Geburtsstunde des Expressionismus

Von Christine Frick-Gerke |
Lange wurde gerätselt, wann genau sich die expressionistische Künstlergruppe "Brücke" formierte - bis man im Nachlass des Mitglieds Ernst Ludwig Kirchner einen Zettel mit dem Satz fand: "7. Juni 1905, Zusammenschluss zur Künstlergruppe", der alle Mutmaßungen beendete.
Den 100-jährigen Geburtstag dieser für die deutsche Kunst elementaren Gründung begeht nun die Neue Nationalgalerie in Berlin mit einer großen Jubiläumsschau, an der auch das Brücke Museum und das Kupferstichkabinett beteiligt sind. Gleichzeitig gibt es im Brücke Museum in Berlin-Dahlem einen umfassenden Überblick über die frühe Druckgrafik der damals gerade 20-jährigen Künstler.

Dass die Brücke-Maler zum Jubiläum in Mies van der Rohes Neuer Nationalgalerie in Berlin hängen, hat mehr als seine Richtigkeit - waren doch die Dresdener Gründungsmitglieder Ernst Ludwig Kirchner, Fritz Bleyl, Erich Heckel und Karl Schmidt-Rottluff ursprünglich Architekturstudenten und kaum älter als der Bauhaus-Meister selbst.

Schon von außen sind im gläsernen Foyer große Fotofahnen zu entdecken: Streng schaut der Kaiser auf die Partyszene der Brücke. Deren zentrales Credo lautete: Unmittelbar und unverfälscht die eigenen Gefühle wiederzugeben. Dazu auch Fotos und Exponate aus den damaligen Völkerkunde-Museen. Die Brücke-Maler, nicht nur die vier Gruppengründer, sondern auch die später Beigetretenen Otto Mueller, Max Pechstein und Emil Nolde, sahen das Deutsche Reich nicht als den Nabel der Welt, sondern entwickelten auch ein Auge für außereuropäische Kulturen.
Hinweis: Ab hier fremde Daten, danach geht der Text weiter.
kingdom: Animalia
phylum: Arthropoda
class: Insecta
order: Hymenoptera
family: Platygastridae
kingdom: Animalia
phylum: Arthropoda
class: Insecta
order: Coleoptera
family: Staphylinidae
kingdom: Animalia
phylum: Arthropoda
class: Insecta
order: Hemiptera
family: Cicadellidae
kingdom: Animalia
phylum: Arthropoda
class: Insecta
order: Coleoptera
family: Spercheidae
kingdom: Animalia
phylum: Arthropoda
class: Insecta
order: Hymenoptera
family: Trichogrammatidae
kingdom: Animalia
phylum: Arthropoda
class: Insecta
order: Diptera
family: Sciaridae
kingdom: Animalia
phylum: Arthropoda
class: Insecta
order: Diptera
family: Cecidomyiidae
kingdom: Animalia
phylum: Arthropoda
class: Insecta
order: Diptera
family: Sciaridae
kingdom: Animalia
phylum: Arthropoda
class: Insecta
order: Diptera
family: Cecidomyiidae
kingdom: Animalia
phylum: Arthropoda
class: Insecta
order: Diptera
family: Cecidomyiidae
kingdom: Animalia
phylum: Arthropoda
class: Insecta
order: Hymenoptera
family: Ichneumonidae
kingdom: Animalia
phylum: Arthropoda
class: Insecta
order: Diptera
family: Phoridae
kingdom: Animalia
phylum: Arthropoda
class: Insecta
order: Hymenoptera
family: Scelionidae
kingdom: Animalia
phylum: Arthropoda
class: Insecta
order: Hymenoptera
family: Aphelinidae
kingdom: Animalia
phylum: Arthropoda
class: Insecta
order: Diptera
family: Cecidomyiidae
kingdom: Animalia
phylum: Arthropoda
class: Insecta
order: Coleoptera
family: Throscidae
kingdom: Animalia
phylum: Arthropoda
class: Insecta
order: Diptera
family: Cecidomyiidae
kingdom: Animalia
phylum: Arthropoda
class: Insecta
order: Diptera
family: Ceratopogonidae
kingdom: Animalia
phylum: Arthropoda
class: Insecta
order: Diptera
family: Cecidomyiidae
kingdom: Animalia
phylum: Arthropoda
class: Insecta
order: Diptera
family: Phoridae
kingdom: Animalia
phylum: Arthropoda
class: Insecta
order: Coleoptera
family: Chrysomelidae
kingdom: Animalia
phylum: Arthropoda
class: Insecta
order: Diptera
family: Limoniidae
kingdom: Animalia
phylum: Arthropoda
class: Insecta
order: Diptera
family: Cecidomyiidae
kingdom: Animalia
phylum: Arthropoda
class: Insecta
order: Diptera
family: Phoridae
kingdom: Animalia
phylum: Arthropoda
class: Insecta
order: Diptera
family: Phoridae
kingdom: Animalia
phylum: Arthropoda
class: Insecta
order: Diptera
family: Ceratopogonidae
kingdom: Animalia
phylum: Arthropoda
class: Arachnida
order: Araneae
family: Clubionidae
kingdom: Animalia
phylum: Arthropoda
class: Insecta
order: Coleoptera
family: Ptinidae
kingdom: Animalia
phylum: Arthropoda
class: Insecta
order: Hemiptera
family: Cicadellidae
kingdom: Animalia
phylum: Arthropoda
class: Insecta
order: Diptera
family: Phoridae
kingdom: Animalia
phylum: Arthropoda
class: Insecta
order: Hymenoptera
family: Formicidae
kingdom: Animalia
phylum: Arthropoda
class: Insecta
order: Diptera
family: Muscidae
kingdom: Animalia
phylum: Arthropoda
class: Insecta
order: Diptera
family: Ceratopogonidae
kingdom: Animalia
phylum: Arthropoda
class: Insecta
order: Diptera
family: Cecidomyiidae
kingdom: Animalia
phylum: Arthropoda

Der Direktor des Kupferstichkabinetts, des größten Leihgebers dieser 500 Exponate versprechenden Ausstellung, Hein Theodor Schulze Altcappenberg, sieht die "Brücke" als eine heftige Variante des allgemeinen Aufbruchs in die europäische Moderne zu Beginn des zwanzigsten Jahrhunderts.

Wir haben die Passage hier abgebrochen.